(Host) The U.S. Attorney’s Office in Vermont will be the chief federal agency to investigate possible cases of criminal fraud in tomorrow’s election.
The office will specifically look at any complaints that relate to the integrity of the election and the protection of rights of voters.
VPR’s Bob Kinzel reports
(Kinzel) The election oversight program is part of a national effort that’s being implemented by the United States Department of Justice.
Assistant U.S. Attorney John Conroy will be the chief enforcement officer in Vermont.
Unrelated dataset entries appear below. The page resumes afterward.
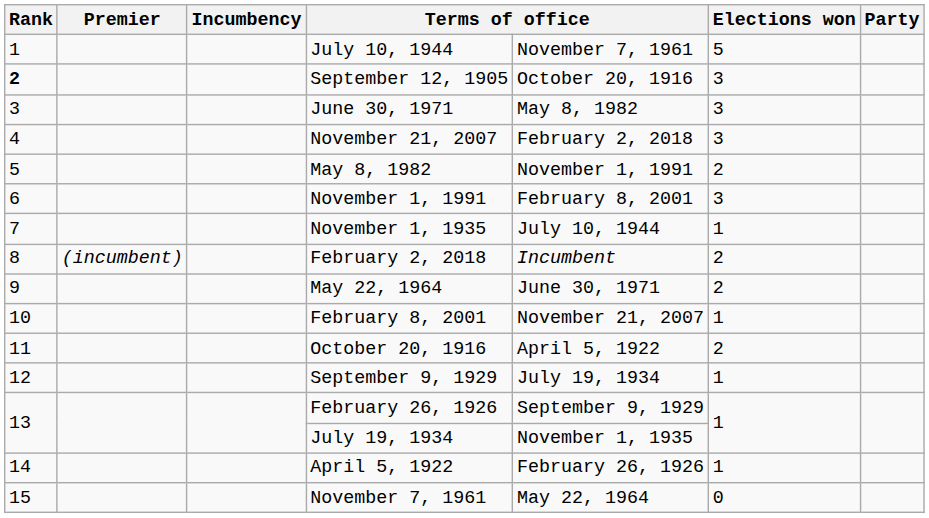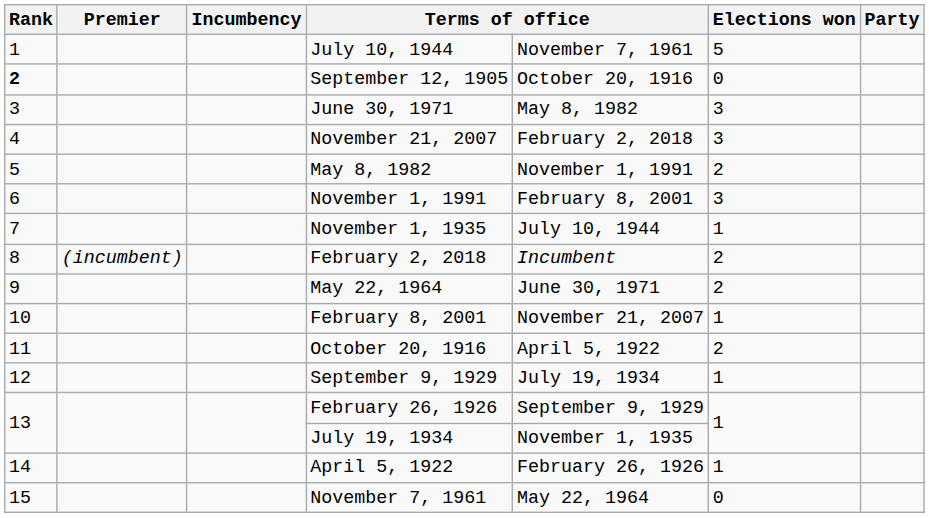September 12, 1905 | Elections won: 3 -> 0
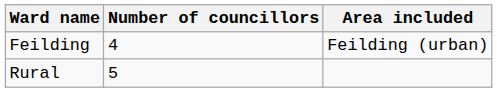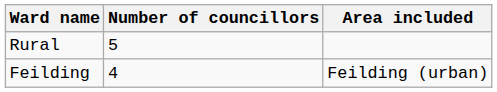rows swapped: Feilding <-> Rural
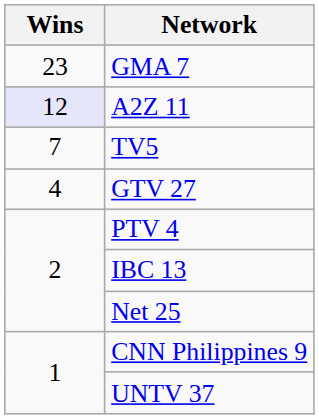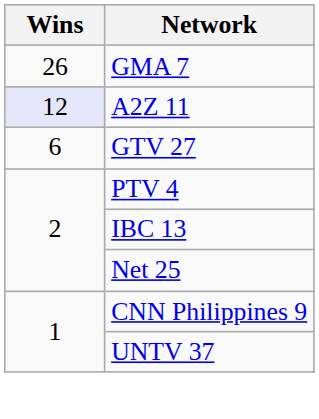GMA 7 | Wins: 23 -> 26
- row: 7 | TV5
GTV 27 | Wins: 4 -> 6
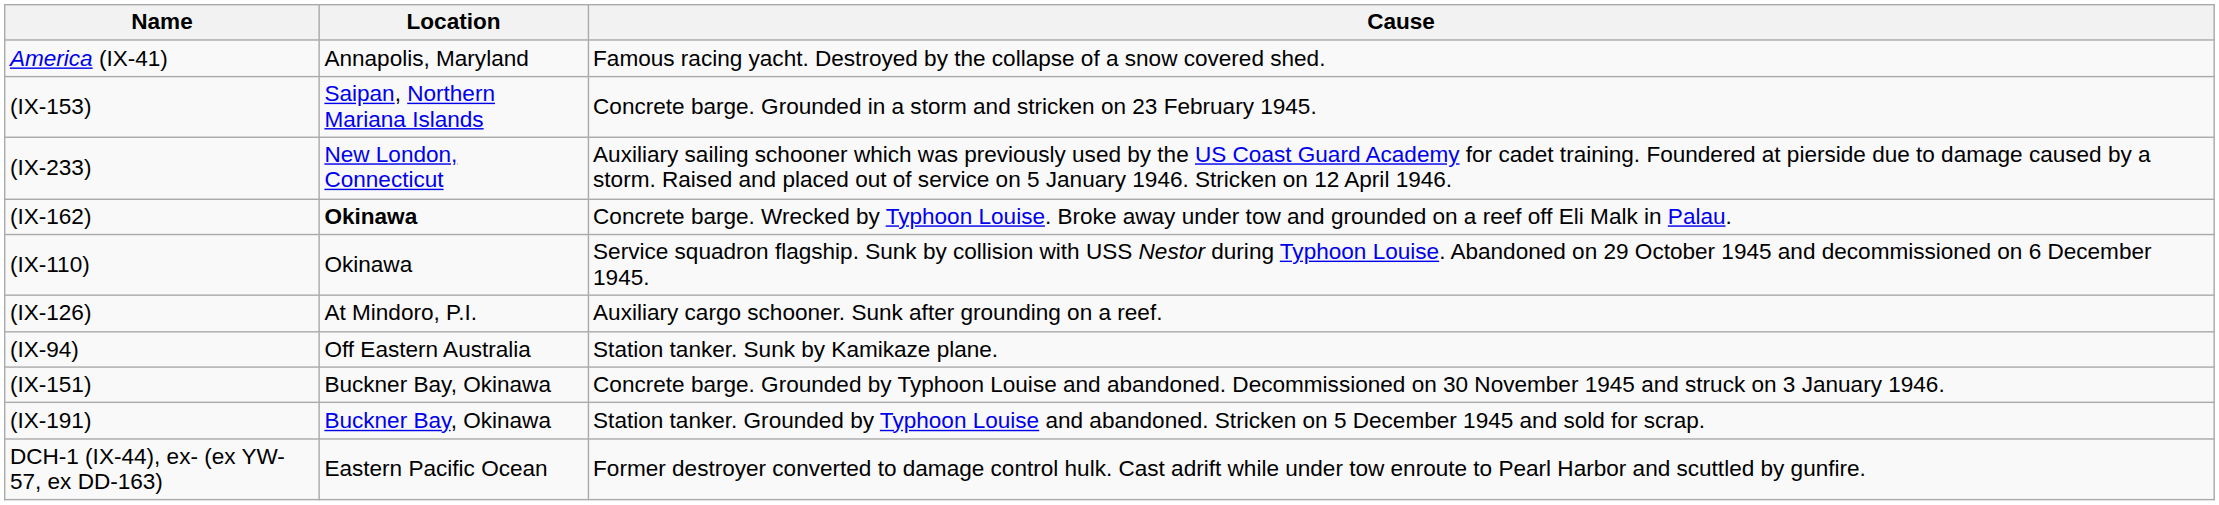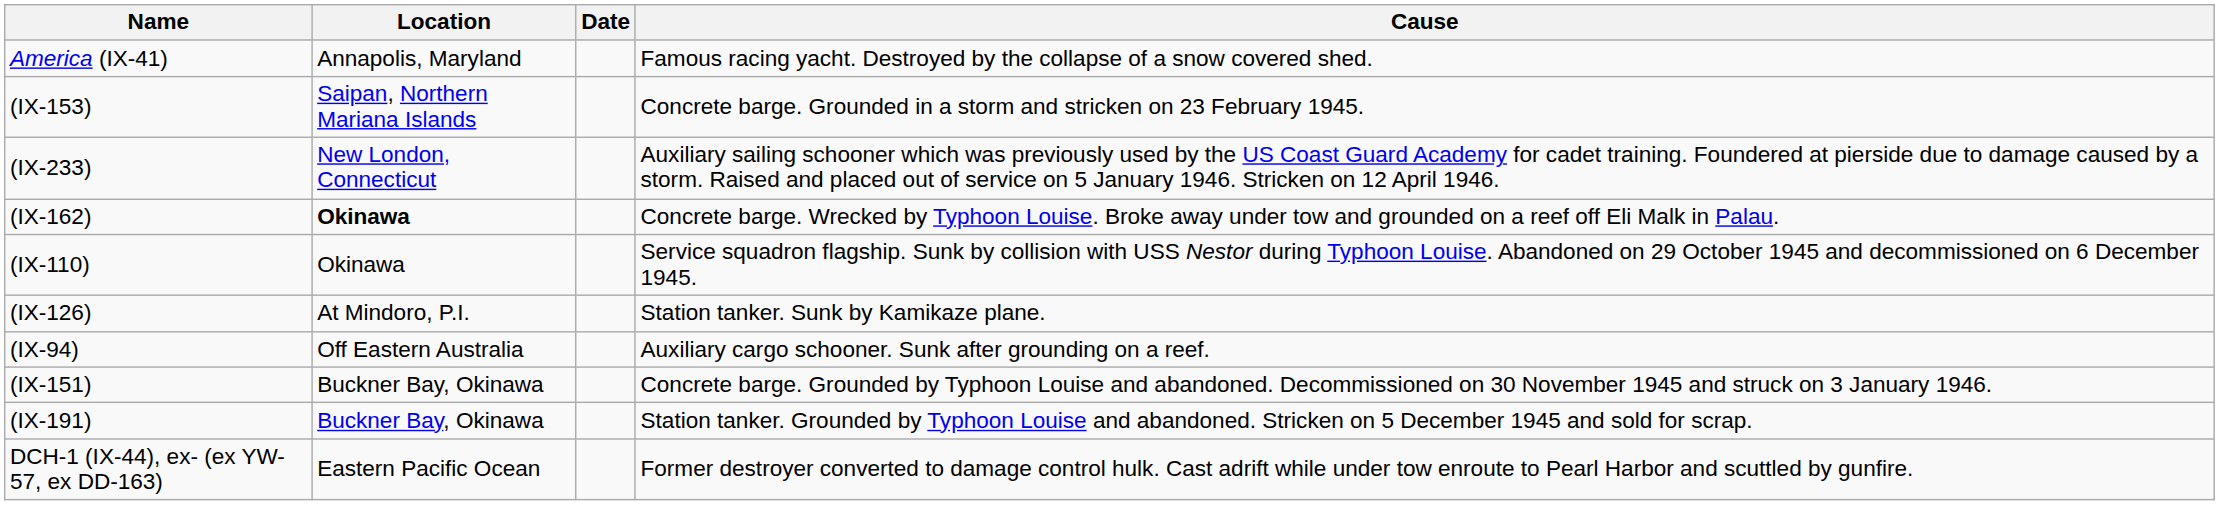+ column: Date
(IX-126) | Cause: Auxiliary cargo schooner. Sunk after grounding on a reef. -> Station tanker. Sunk by Kamikaze plane.
(IX-94) | Cause: Station tanker. Sunk by Kamikaze plane. -> Auxiliary cargo schooner. Sunk after grounding on a reef.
He says he’s got a clear assignment:
(Conroy) “In order to ascertain whether or not they are any criminal conduct going on in the voting process.”
(Kinzel) Conroy says his office will be looking at two basic types of criminal conduct:
(Conroy) “The conduct must involve either fraudulently placing invalid names on voter registration lists or must involve the direct interference with the voting process itself such as false tallies or inserting bogus ballots in a ballot box, destroying or not counting plainly lawful ballots or somehow engaging in activity that deprives voters of their right to make their free and voluntary choice either through vote buying or voter intimidation.”
(Kinzel) Conroy says the F.B.I. also has a role in this process:
(Conroy) “The F.B.I. has the investigative jurisdiction to pursue these complaints and these leads should they arise. We would work with the F.B.I. should the need arise, however we would also consult with the Public Integrity Section of the Department of Justice. They would have to authorize a full field investigation of any such complaint.”
(Kinzel) While his office is prepared to deal with allegations of criminal conduct, Conroy says he isn’t anticipating that there will be need to send investigators into the field.
(Conroy) “This hasn’t been a problem historically in Vermont, whereas it’s been a problem in several other jurisdictions. There are some areas that are not federal election fraud that often arise such as a candidate issuing in accurate campaign literature or campaigning too close to the polls or simply failing to abide by state mandated voting procedures. Those are not considered to be federal election crimes.”
(Kinzel) Conroy says he hopes to work closely with the Vermont Secretary of State’s office to ensure “that those who are entitled to the franchise are able to exercise it while those who seek to corrupt it are brought to justice.”